Of course, it’s hard to imagine chalkboards on Mars rather than LED screens of various kinds. Who would want or use chalk?
LSU College of Science: What are some of the different types of rocks on Mars? Do any of them have properties we would recognize from rocks on Earth?
Dr. Suniti Karunatillake, Assistant Professor in Department of Geology and Geophysics: All the way through to the core-mantle boundary, the two planets are compositionally analogous in bulk, dominated by silicon, oxygen, and iron forming a diversity of silicate minerals. As expected, the two extreme rock categories are analogous to those on Earth: minimally weathered igneous rocks [volcanic or magma chamber derived rocks in the subsurface or surface] and weathered sedimentary rocks. But while each planet possesses the same rock types as the other, their abundances vary dramatically, causing much excitement in my community of planetary scientists.
Carbonate outcrops are a long-awaited rock type on Mars. These are far more sparse than Earth's, and appear dominated by magnesium-bearing carbonates in contrast to Earth's calcium carbonates [main component of limestone and marine coral skeletons on Earth].
Much of the crustal rocks on Mars are rich in high-mass elements, particularly Fe [iron], with many of the volcanic eruptions after the first major eon, the Noachian, producing lava flows that would remind any US geologist of the Hawaiian islands.
Gale Crater is also the first to reveal the presence of sedimentary rocks that usually form in river-bed settings on Earth. These martian conglomerates contain the pebble-to-sand mixtures that would fit well in any terrestrial paleo-river bed. The roundness of the pebbles suggested transport over kilometer scale distances.
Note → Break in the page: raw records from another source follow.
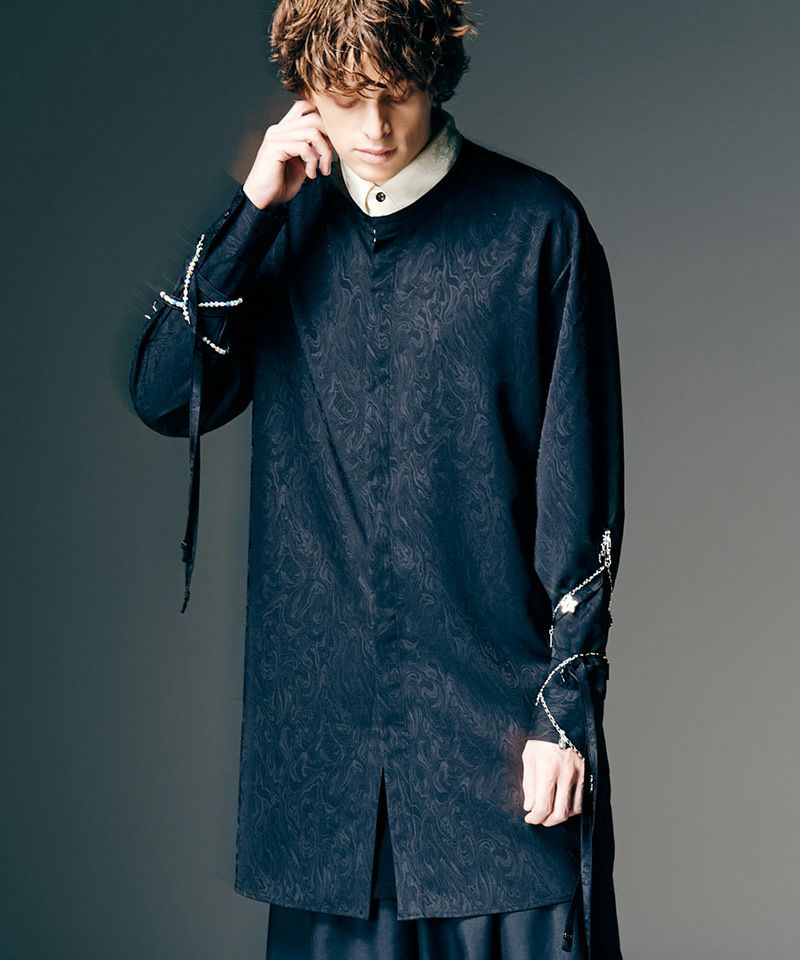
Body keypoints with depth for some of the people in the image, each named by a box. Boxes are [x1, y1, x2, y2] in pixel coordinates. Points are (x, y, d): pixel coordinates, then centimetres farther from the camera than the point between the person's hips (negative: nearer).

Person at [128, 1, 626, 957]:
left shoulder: (537, 226, -4)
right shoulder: (288, 227, 8)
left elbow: (581, 487, -4)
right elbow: (165, 396, -2)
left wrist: (567, 707, -6)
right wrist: (254, 209, -8)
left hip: (498, 712, -3)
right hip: (322, 715, 3)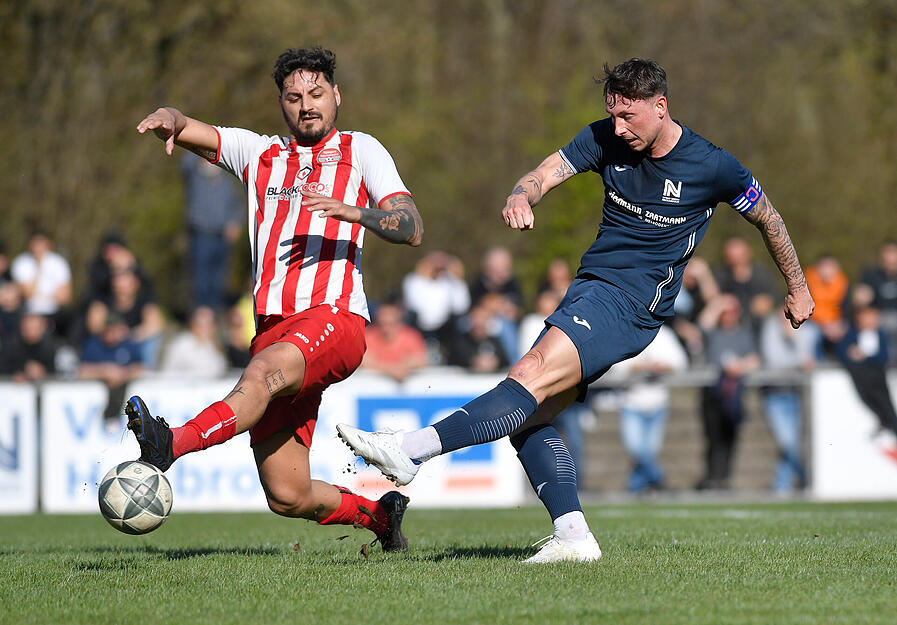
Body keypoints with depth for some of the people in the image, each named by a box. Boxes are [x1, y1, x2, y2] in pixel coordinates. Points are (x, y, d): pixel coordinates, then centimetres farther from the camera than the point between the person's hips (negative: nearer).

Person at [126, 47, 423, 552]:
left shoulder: (361, 150, 13)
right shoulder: (258, 153, 23)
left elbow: (412, 227, 0)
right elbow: (187, 130, 12)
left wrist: (352, 211, -19)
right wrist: (169, 120, -14)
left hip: (335, 317, -5)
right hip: (275, 329, 5)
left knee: (266, 370, -38)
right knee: (288, 497, -1)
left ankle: (172, 444, -60)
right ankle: (379, 514, 25)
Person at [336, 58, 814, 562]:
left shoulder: (714, 167, -6)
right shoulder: (606, 139, 5)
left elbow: (768, 218, 10)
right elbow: (548, 173, -3)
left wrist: (798, 288, 20)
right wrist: (521, 196, -28)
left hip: (630, 307, -7)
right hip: (590, 288, 7)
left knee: (532, 378, -25)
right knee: (527, 417, -5)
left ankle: (412, 450, -37)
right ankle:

Only four landing sites (Gale Crater by Curiosity, the "Northern Wastelands" called Vastitas Borealis by Phoenix, Meridiani Plains by Opportunity, and Gusev Crater by Spirit) have been explored during the digital age of our civilization. Given how Mars has a radius nearly half that of Earth, we have only as much, perhaps even less, ground-truth on Mars as Chinese explorers from ~200 CE had of western Eurasia! Mars2020 will allow the structural analysis of rock layers with ground penetrating radar, a first on Mars.